Evening Will Come: A Monthly Journal of Poetics (The Force of What’s Possible—Issue 47, November 2014)

Michael Rerick
The Package: Process, Moss, and Book Delivered

Something, a bit of moss, grabs our attention and an idea projects. Process and the moss idea collude to form the project’s attention. A green attention catches in a package in the project’s general shape, say, like a cushion. The mossy package culminates, presses, and sometimes spreads like a book.

A book packages attention with anticipation. Like mail, we wait for it, see taking it off a shelf. A hidden project projects the packing label and waits for our attention to respond. Whether the contents are known or unknown, opening is a thrill.

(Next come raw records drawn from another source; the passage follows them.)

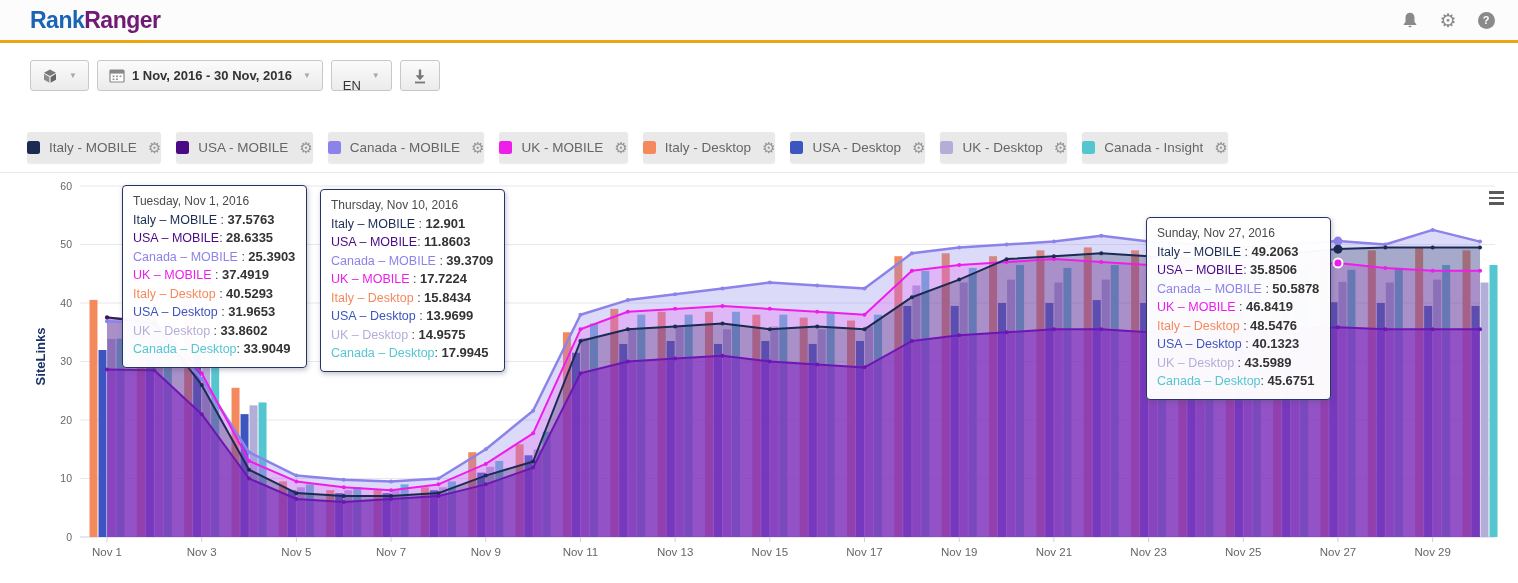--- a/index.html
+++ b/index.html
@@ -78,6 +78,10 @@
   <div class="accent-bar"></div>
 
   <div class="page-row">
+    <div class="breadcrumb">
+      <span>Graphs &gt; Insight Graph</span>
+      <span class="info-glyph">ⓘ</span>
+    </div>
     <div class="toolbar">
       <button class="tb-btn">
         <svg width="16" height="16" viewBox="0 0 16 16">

The packing label can be insightful, or not. A label may read: poetry/fiction/subject, philosophy, autobiography/biography/history/theory, paratactic/narrative, science, art. Or Petrarchan. Or hybrid. Or Pulitzer Prize-Winning. Or grown on the north side.

A knife/hand slits the package and the project is carefully searched out.

The mysterious package entices. The pillowy contents excite or disappoint. But the spreading of page stems nonetheless draws the eye.

We joyfully ship first contact with the moist, green project because we project ourselves into the project’s soft attention. There is only the edge-blunting project; the package is forgotten. Shipping labels are forgotten. The mind reaches and the project of our attention reaches back. The project sits on various shelves, but its reach is shelfless.

If disappointed, the book grows brown, fuzzy and dies. If titillated, the project takes root. The package is recycled. We neglect or nurture and spread the book’s mossy underpinnings.

Our attention shifts when we return to the shelf. The project sits and the attention shipped cannot be un-projected. Idea spores have transferred. We now project part of our attention sprouted in the project sitting on the shelf.